Quoted passage.

My corrections file is up at http://www.kegel.com/spell-fix-dan1.txt
and the patch that produces is
http://www.kegel.com/linux-2.5.63-bk5-spell.patch.bz2.bin
The perl script took about an hour of 450MHz cpu time.
(Might be worth adding a quick path to detect and skip
files with none of the misspelled words. Or just run
on a fast machine...)

I did a spot check, and it looked pretty good, but some
of the fixes are just too pedantic. In particular,
decrementor=decrementer
should probably be dropped from the fix list.

Any other changes people want to see in the script
or the corrections file? Should I add fixes for
uncommon errors (those that happen only in one or two files)?

- Dan

--
Dan Kegel
http://www.kegel.com
http://counter.li.org/cgi-bin/runscript/display-person.cgi?user=78045

2003-03-02 03:20:40

by Steven Cole

[permalink] [raw]
Subject: Re: [PATCH] kernel source spellchecker

On Sat, 2003-03-01 at 19:08, Dan Kegel wrote:
[snipped]
>
> This corrections file is probably good enough to actually use.
> I'm running it against linux-2.5.63-bk5 now...

Available data.

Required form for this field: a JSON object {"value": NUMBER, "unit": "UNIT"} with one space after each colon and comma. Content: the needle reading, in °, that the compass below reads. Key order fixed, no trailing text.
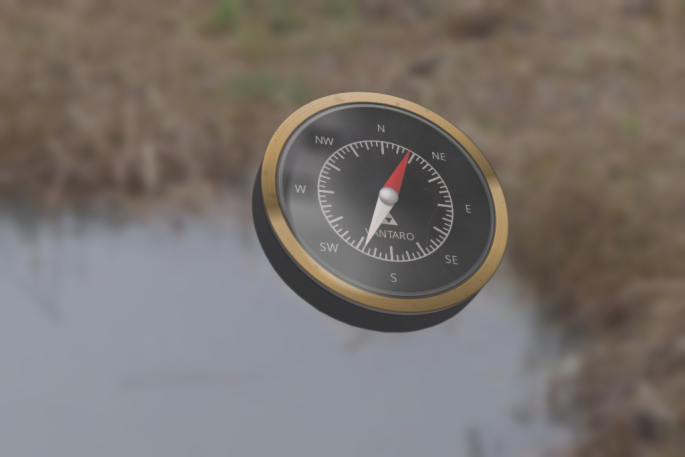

Task objective. Write what comes next in the thread about the kernel source spellchecker, starting after its last line. The data is separate material with no connection to the spellchecker thread.

Result.
> - Dan
[snippage]
> Pseudo=Psuedo

Hmm, psuedo didn't get caught. Is psuedo code particularly smooth?

Anyway, looking beyond comments only may catch real bugs.
I found this a few days ago whilst looking for commonly
misspelled words, a much weaker technique than your spellchecker.

[steven@spc5 linus-2.5]$ bk export -tplain ../linux
[steven@spc5 linus-2.5]$ cd ../linux
[steven@spc5 linux]$ find . -type f | xargs grep psuedo
./arch/ppc64/kernel/iSeries_IoMmTable.h:/* allocated the psuedo I/O Address. */
./drivers/base/platform.c: * platform.c - platform 'psuedo' bus for legacy devices
./drivers/scsi/aic7xxx/aic7xxx.seq: * use byte 27 of the SCB as a psuedo-next pointer and to thread a list
./drivers/scsi/g_NCR5380.c: * Perform a psuedo DMA mode read from an NCR53C400 or equivalent
./drivers/scsi/g_NCR5380.c: * Perform a psuedo DMA mode read from an NCR53C400 or equivalent
./drivers/video/skeletonfb.c: * no color palettes are supported. Here a psuedo palette is created
./drivers/video/anakinfb.c: fb_info.psuedo_palette = colreg;
----------------------------------------^^^^^^
This shouldn't even compile.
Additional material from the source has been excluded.